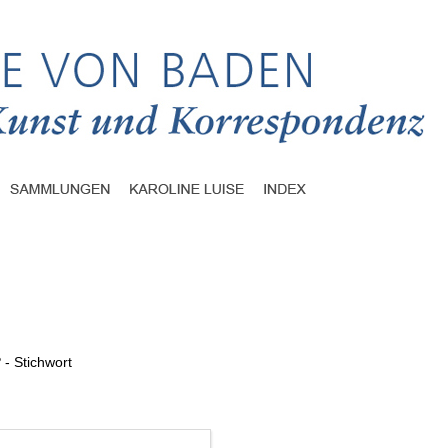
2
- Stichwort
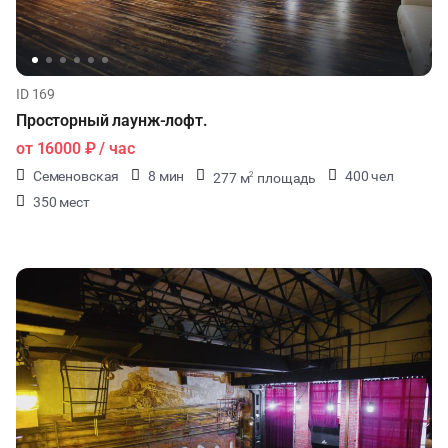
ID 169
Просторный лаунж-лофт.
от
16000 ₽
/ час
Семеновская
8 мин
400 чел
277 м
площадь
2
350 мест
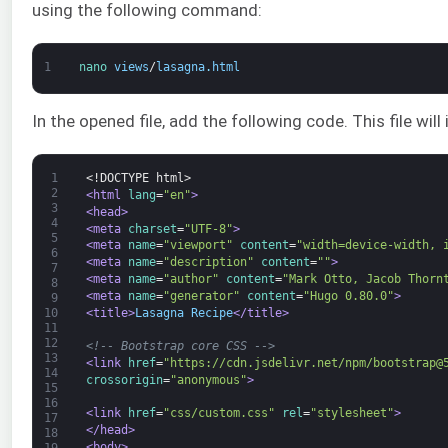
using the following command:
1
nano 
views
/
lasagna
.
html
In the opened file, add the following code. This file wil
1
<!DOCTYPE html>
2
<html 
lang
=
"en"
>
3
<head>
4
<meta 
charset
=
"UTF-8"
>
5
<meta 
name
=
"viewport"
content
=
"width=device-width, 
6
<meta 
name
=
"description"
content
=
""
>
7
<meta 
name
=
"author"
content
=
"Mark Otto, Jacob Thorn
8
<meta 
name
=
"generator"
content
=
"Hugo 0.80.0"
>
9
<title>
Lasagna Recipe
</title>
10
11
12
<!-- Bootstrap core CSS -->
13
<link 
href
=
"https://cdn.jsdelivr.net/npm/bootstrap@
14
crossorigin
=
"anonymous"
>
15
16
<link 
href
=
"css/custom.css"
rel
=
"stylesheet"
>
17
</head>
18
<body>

·····

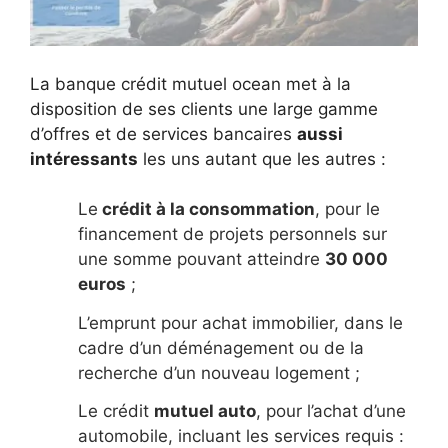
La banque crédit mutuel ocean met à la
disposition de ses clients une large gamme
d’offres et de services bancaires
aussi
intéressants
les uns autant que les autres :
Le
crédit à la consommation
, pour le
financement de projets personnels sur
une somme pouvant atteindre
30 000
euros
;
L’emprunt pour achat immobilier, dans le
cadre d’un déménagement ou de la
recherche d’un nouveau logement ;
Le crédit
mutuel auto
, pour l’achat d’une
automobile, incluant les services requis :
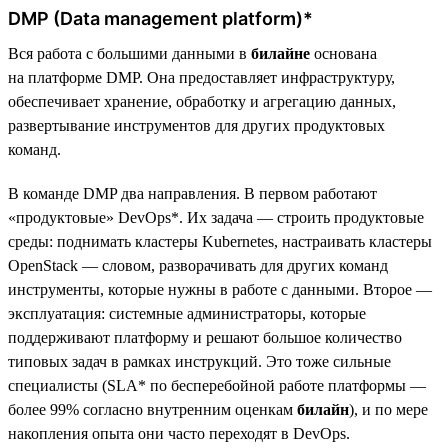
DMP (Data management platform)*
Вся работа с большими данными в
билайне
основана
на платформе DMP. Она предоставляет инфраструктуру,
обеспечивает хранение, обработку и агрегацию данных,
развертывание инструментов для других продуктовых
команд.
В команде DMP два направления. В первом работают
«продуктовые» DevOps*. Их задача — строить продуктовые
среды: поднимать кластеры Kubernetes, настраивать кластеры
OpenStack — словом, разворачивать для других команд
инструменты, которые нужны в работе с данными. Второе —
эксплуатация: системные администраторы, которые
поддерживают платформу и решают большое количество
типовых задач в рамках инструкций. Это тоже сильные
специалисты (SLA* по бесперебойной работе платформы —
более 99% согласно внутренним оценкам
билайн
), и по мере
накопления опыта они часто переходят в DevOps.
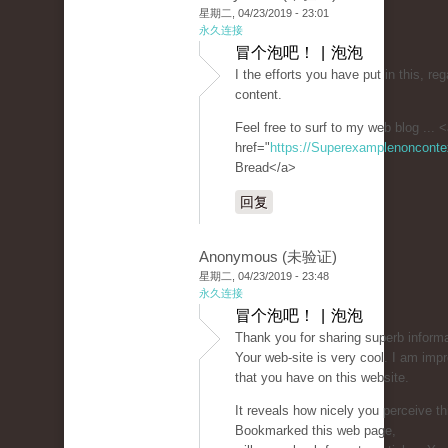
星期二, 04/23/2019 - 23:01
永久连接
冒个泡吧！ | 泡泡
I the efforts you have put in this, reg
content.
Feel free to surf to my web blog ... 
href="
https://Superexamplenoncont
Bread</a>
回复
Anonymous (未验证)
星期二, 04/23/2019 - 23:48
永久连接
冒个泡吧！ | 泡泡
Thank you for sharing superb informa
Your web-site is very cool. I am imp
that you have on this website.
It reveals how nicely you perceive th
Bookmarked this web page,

·····

THE TASK:
Reproduce the data, starting with the line that contains "DMP (Data management platform)*" and going on through the line that contains "Bookmarked this web". Leave the pictures out of your answer.

TASK ANSWER:
DMP (Data management platform)*
Вся работа с большими данными в
билайне
основана
на платформе DMP. Она предоставляет инфраструктуру,
обеспечивает хранение, обработку и агрегацию данных,
развертывание инструментов для других продуктовых
команд.
В команде DMP два направления. В первом работают
«продуктовые» DevOps*. Их задача — строить продуктовые
среды: поднимать кластеры Kubernetes, настраивать кластеры
OpenStack — словом, разворачивать для других команд
инструменты, которые нужны в работе с данными. Второе —
эксплуатация: системные администраторы, которые
поддерживают платформу и решают большое количество
типовых задач в рамках инструкций. Это тоже сильные
специалисты (SLA* по бесперебойной работе платформы —
более 99% согласно внутренним оценкам
билайн
), и по мере
накопления опыта они часто переходят в DevOps.
星期二, 04/23/2019 - 23:01
永久连接
冒个泡吧！ | 泡泡
I the efforts you have put in this, reg
content.
Feel free to surf to my web blog ... 
href="
https://Superexamplenoncont
Bread</a>
回复
Anonymous (未验证)
星期二, 04/23/2019 - 23:48
永久连接
冒个泡吧！ | 泡泡
Thank you for sharing superb informa
Your web-site is very cool. I am imp
that you have on this website.
It reveals how nicely you perceive th
Bookmarked this web page,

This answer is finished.